Одной из таких была наша нэнэй. Собственного угла у нее не было и она жила у нас, присматривала за нами, малышней. Нэнэй приходилось двоюродной сестрой моей матери, лет ей было за пятьдесят, но тогда она мне казалась такой древней. Помню ее изрезанные глубокими морщинами руки, пахнущие хозяйственным мылом. Мы с братом ее очень любили, наверно, не зря, детское сердце не обманешь. У нее был единственный сын, который жил в далеком Ашхабаде – ее гордость и надежда. Характер у нэнэй был не золотой, жизнь в чужом доме, пусть у родных, видимо, оказалась не сладкой, больно била по самолюбию. Запомнился случай: сварили суп с гусятиной и он оказался почему-то несъедобным, было решено его вылить. А она: « Мне уже пора умирать, я поем». Мы с братом с воплем в нее вцепились: “ Нэнэй, не ешь!». Часто напоминала, что она у нас ненадолго, что сын обязательно за ней приедет.

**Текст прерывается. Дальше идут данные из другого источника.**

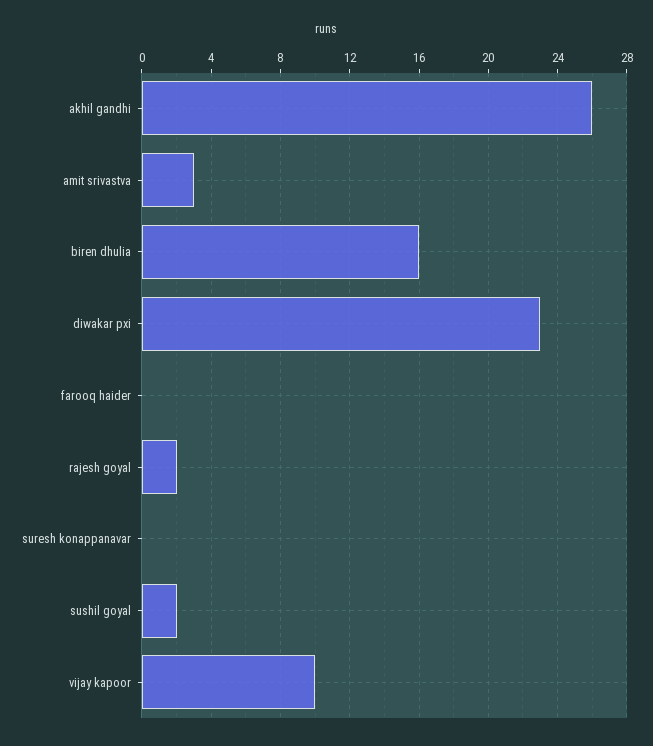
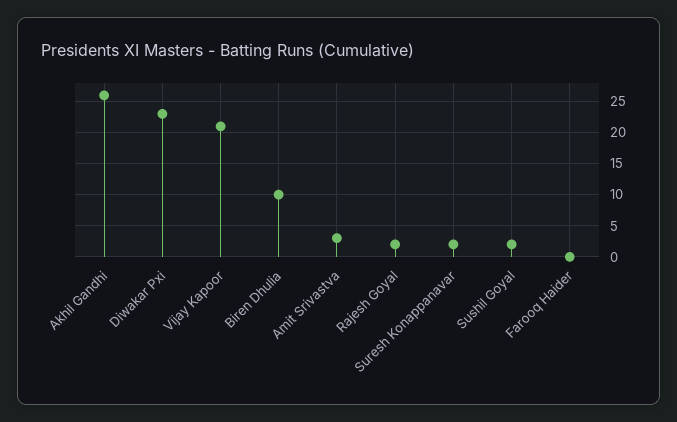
  {
    "akhil gandhi": 26,
    "amit srivastva": 3,
-   "biren dhulia": 16,
+   "biren dhulia": 10,
    "diwakar pxi": 23,
    "farooq haider": 0,
    "rajesh goyal": 2,
-   "suresh konappanavar": 0,
+   "suresh konappanavar": 2,
    "sushil goyal": 2,
-   "vijay kapoor": 10
+   "vijay kapoor": 21
  }

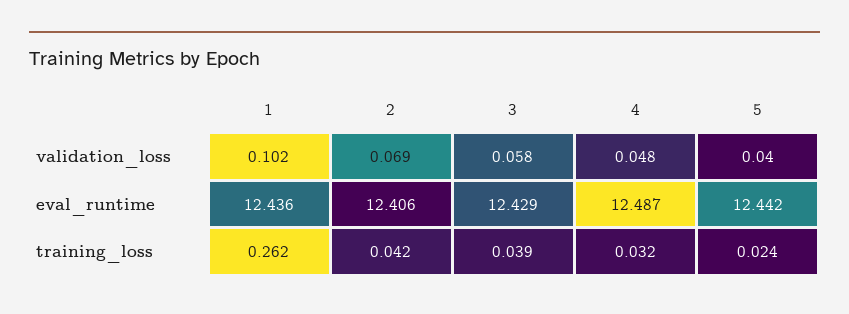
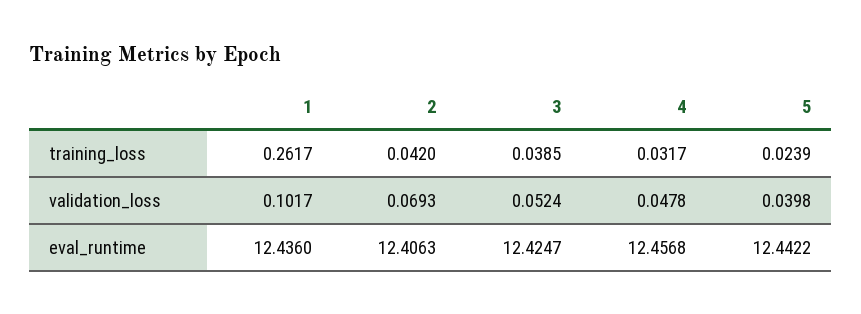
  {
    "1": {
      "validation_loss": 0.1017,
      "eval_runtime": 12.436,
      "training_loss": 0.2617
    },
    "2": {
      "validation_loss": 0.0693,
      "eval_runtime": 12.4063,
      "training_loss": 0.042
    },
    "3": {
-     "validation_loss": 0.058,
+     "validation_loss": 0.0524,
-     "eval_runtime": 12.429,
+     "eval_runtime": 12.4247,
      "training_loss": 0.0385
    },
    "4": {
      "validation_loss": 0.0478,
-     "eval_runtime": 12.487,
+     "eval_runtime": 12.4568,
      "training_loss": 0.0317
    },
    "5": {
      "validation_loss": 0.0398,
      "eval_runtime": 12.4422,
      "training_loss": 0.0239
    }
  }

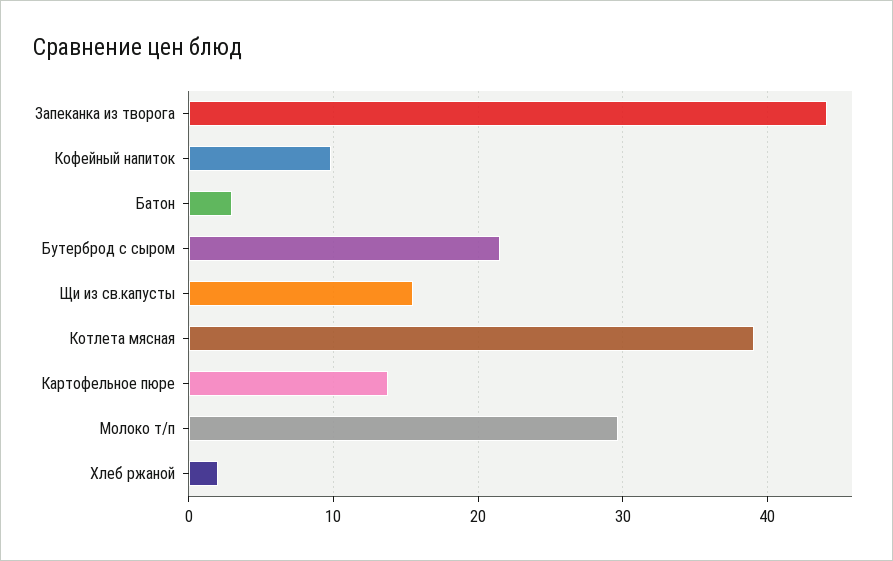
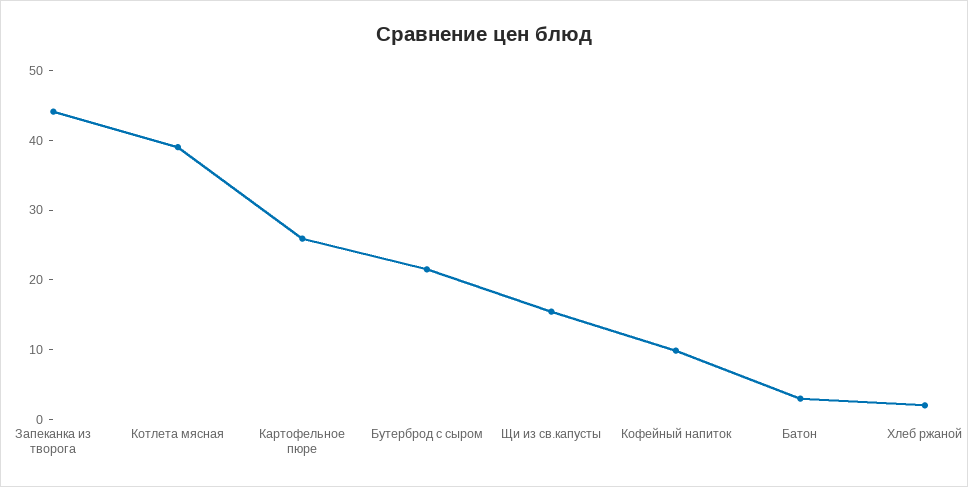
  {
    "Запеканка из творога": 44,
    "Кофейный напиток": 10,
    "Батон": 3,
    "Бутерброд с сыром": 22,
    "Щи из св.капусты": 15,
    "Котлета мясная": 39,
-   "Картофельное пюре": 14,
+   "Картофельное пюре": 26,
-   "Молоко т/п": 30,
    "Хлеб ржаной": 2
  }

И вот она начала готовиться к отъезду. Думаю, сын письмо написал о том, что едет за ней, другой связи тогда не было. Нэнэй нашу нельзя было узнать, на нее сильно повлияло предстоящее расставание. Исчезли ее колючки, сделалась такая мягкая, постаревшая и грустная. Сложила вещички в маленький сундучок. На самом верху – увеличенный портрет сына в рамке. На самом дне гостинец – сушеные ягоды малины. Мы с братом, паразиты такие, все ходили, выпрашивали у нее это нехитрое лакомство. Она бережно отложит лежавший сверху портрет, достанет узелок с ягодами, одарит нас горсточкой. Мне до сих пор стыдно за тот свой поступок, а она вот не могла отказать, видимо, дороги мы ей были и болела душа перед разлукой.

Уехала нэнэй в дальние страны. Спустя время приезжал в деревню ее сын. Рассказал, что болеет наша любимая легкими, скучает очень. От тоски люди заболевают чахоткой, скорее всего, это тот случай. Мы всей семьей собирали для нее молодые сосновые почки в лесу, как раз шел месяц май, пора, когда они целебны. Сын, видать, время для отпуска выбрал, чтобы матери лекарство привести, верил, что родные сосны ее спасут. От детских ушей не скрылись его рассказы о том, как мать сильно переживает, что похоронят ее в чужом краю.
Спит наша нэнэй вечным сном где-то в Каракумах. Пусть северный ветер принесет ей запах Тат-Урадинских сосен и прошепчет мои сердечное «помню» и запоздалое « прости»... Да не будет бесприютно ей там, в чужой земле, к которой она так и не смогла привыкнуть при жизни.

… Звали нашу нэнэй очень редким именем – Хамсафа. А ведь я никогда не давала милостыню на помин ее души. Но обязательно исправлю свою ошибку.